🤖 AI Summary
This work proposes Selfment, a novel framework that achieves high-precision object segmentation in a fully unsupervised manner—requiring neither human annotations, pretrained models, nor post-processing. The method constructs a block-level affinity graph via self-supervised learning and leverages normalized cuts (NCut) together with an Iterative Patch Optimization (IPO) mechanism to generate high-quality initial masks. A lightweight segmentation head is then trained end-to-end to produce final predictions. IPO effectively enhances both spatial and semantic consistency, further refined by contrastive learning and region consistency losses. Experimental results demonstrate significant performance gains, with F_max improvements of 4.0%, 4.6%, and 5.7% on ECSSD, HKUIS, and PASCAL-S benchmarks, respectively.

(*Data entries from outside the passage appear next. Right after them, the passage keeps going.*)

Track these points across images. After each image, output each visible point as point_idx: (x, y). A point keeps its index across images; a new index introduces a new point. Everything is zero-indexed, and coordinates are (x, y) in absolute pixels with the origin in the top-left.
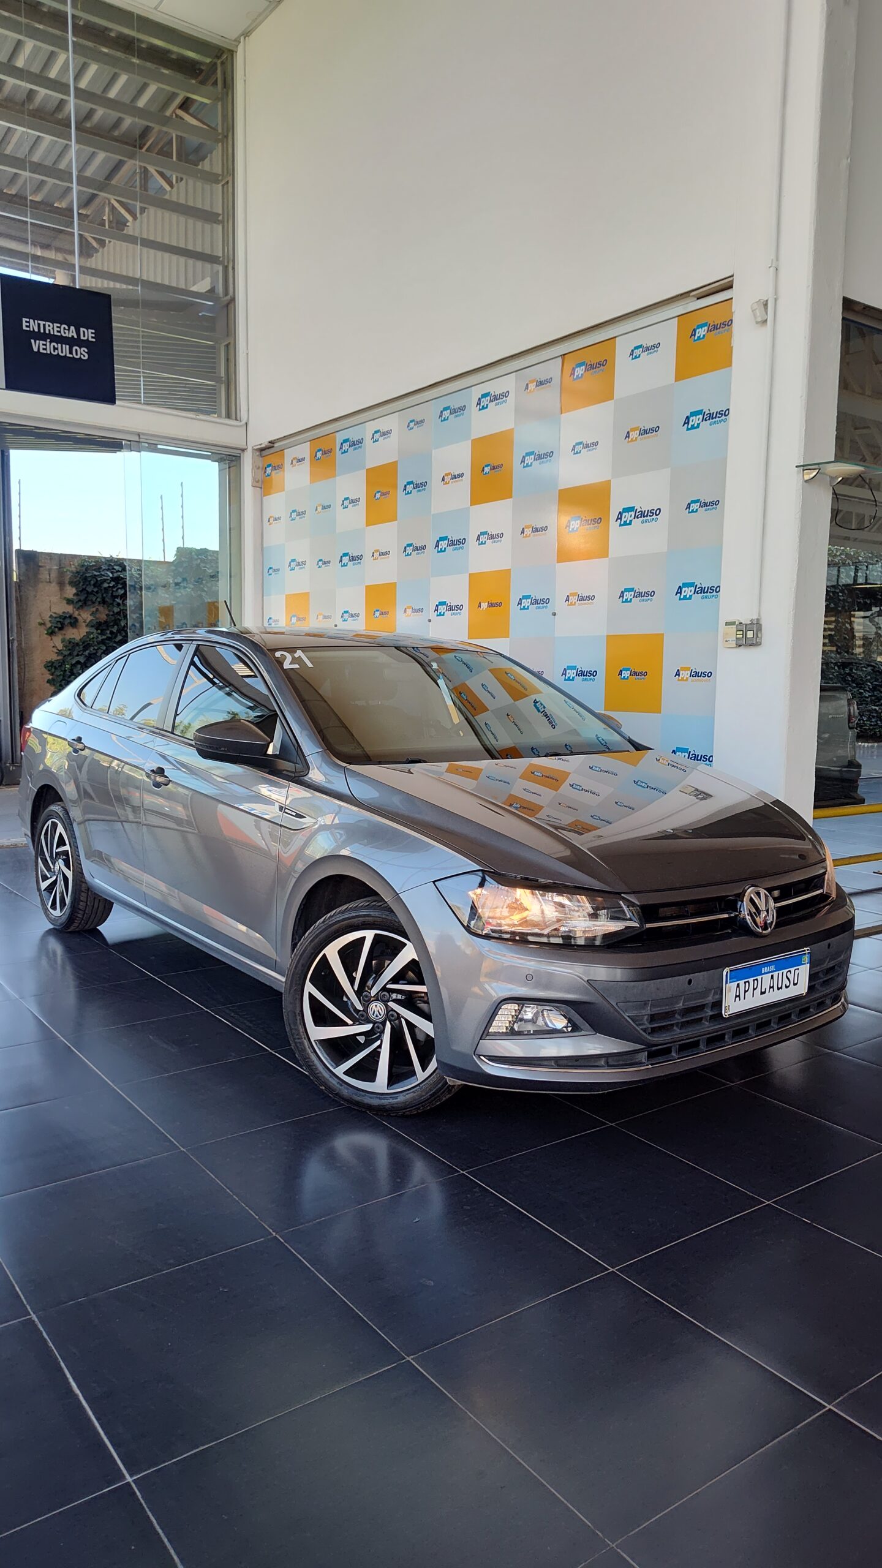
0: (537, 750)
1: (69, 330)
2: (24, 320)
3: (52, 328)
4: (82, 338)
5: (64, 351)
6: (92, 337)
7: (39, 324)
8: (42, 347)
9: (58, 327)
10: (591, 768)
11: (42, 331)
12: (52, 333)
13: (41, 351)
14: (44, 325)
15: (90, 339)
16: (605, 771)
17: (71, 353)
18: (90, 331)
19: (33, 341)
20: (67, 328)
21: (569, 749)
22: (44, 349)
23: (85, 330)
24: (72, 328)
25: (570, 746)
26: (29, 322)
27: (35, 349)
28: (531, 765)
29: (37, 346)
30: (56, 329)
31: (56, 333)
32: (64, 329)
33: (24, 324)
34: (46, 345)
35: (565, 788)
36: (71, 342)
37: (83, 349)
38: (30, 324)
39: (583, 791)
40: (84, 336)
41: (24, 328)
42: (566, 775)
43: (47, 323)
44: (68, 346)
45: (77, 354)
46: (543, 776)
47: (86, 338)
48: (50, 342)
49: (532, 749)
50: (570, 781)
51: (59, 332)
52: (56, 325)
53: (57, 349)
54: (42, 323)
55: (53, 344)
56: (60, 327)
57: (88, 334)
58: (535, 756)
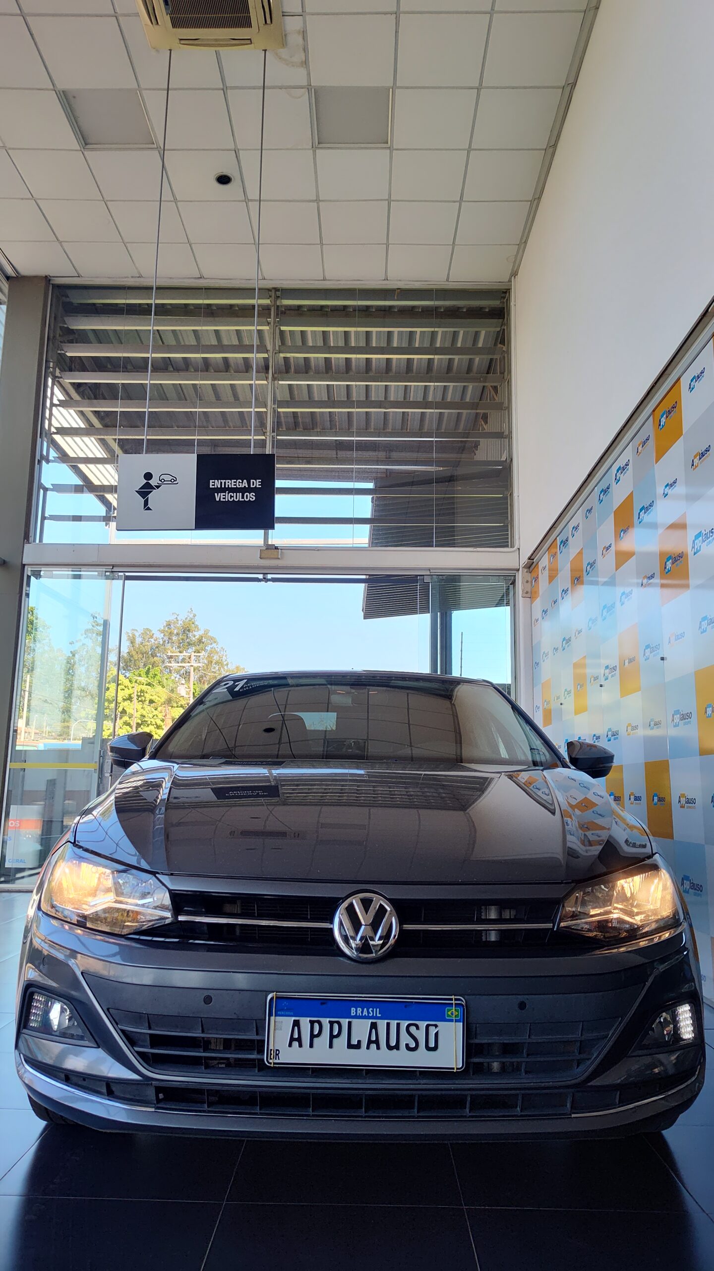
1: (242, 483)
2: (211, 481)
3: (230, 483)
4: (252, 486)
5: (238, 497)
6: (259, 485)
7: (221, 483)
8: (222, 497)
9: (234, 482)
11: (223, 486)
12: (230, 487)
13: (222, 500)
14: (225, 483)
15: (258, 486)
17: (243, 497)
18: (258, 481)
19: (216, 494)
20: (241, 481)
22: (223, 498)
23: (254, 481)
24: (245, 481)
26: (214, 482)
27: (217, 500)
29: (218, 497)
30: (233, 484)
31: (233, 486)
32: (239, 482)
33: (211, 484)
34: (225, 495)
36: (243, 491)
37: (251, 494)
38: (215, 484)
40: (253, 485)
41: (211, 486)
43: (227, 481)
44: (241, 494)
45: (247, 498)
47: (254, 486)
48: (228, 493)
51: (236, 485)
52: (233, 481)
53: (233, 497)
54: (223, 481)
55: (230, 494)
56: (236, 482)
57: (256, 483)
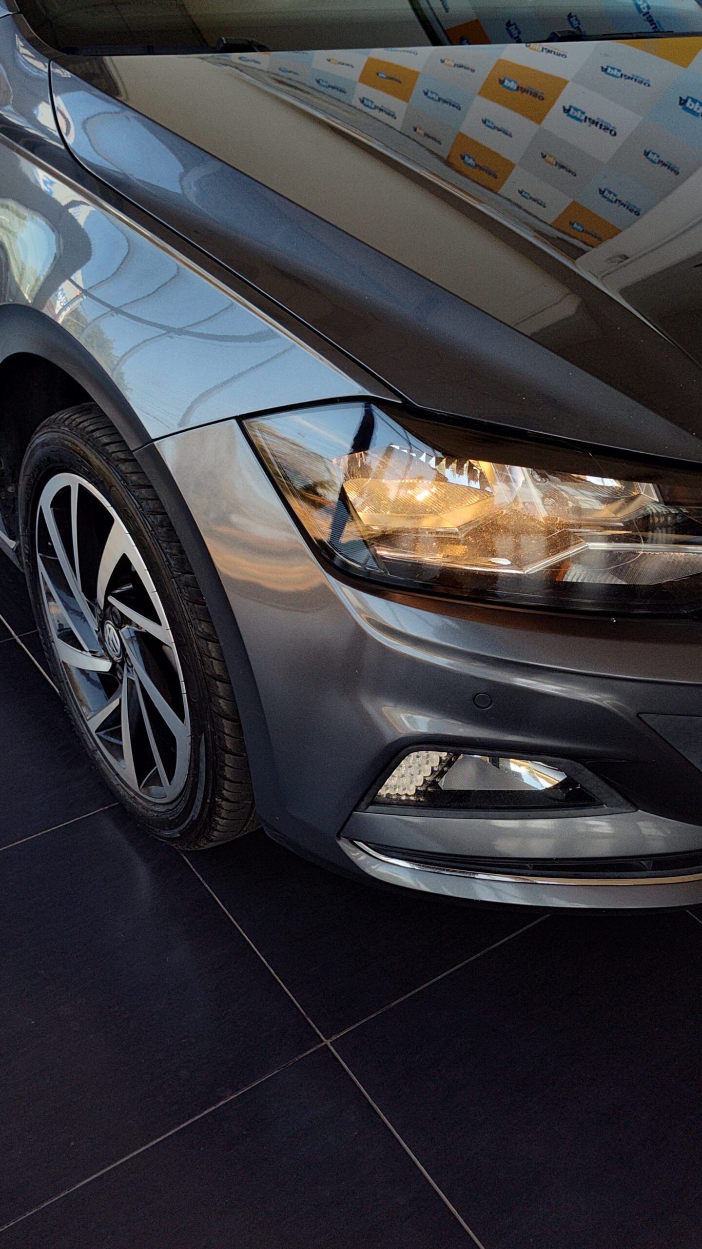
0: (516, 28)
10: (604, 70)
16: (629, 78)
21: (575, 23)
25: (577, 19)
28: (501, 64)
35: (555, 117)
39: (588, 122)
42: (560, 84)
46: (518, 88)
49: (509, 24)
50: (565, 99)
58: (512, 40)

Notably, Selfment achieves state-of-the-art zero-shot performance on camouflaged object detection tasks.
📝 Abstract
Accurately segmenting objects without any manual annotations remains one of the core challenges in computer vision. In this work, we introduce Selfment, a fully self-supervised framework that segments foreground objects directly from raw images without human labels, pretrained segmentation models, or any post-processing. Selfment first constructs patch-level affinity graphs from self-supervised features and applies NCut to obtain an initial coarse foreground--background separation. We then introduce Iterative Patch Optimization (IPO), a feature-space refinement procedure that progressively enforces spatial coherence and semantic consistency through iterative patch clustering. The refined masks are subsequently used as supervisory signals to train a lightweight segmentation head with contrastive and region-consistency objectives, allowing the model to learn stable and transferable object representations. Despite its simplicity and complete absence of manual supervision, Selfment sets new state-of-the-art (SoTA) results across multiple benchmarks. It achieves substantial improvements on $F_{\max}$ over previous unsupervised saliency detection methods on ECSSD ($+4.0\%$), HKUIS ($+4.6\%$), and PASCAL-S ($+5.7\%$). Moreover, without any additional fine-tuning, Selfment demonstrates remarkable zero-shot generalization to camouflaged object detection tasks (e.g., $0.910$ $S_m$ on CHAMELEON and $0.792$ $F_{\beta}^{\omega}$ on CAMO), outperforming all existing unsupervised approaches and even rivaling the SoTA fully supervised methods.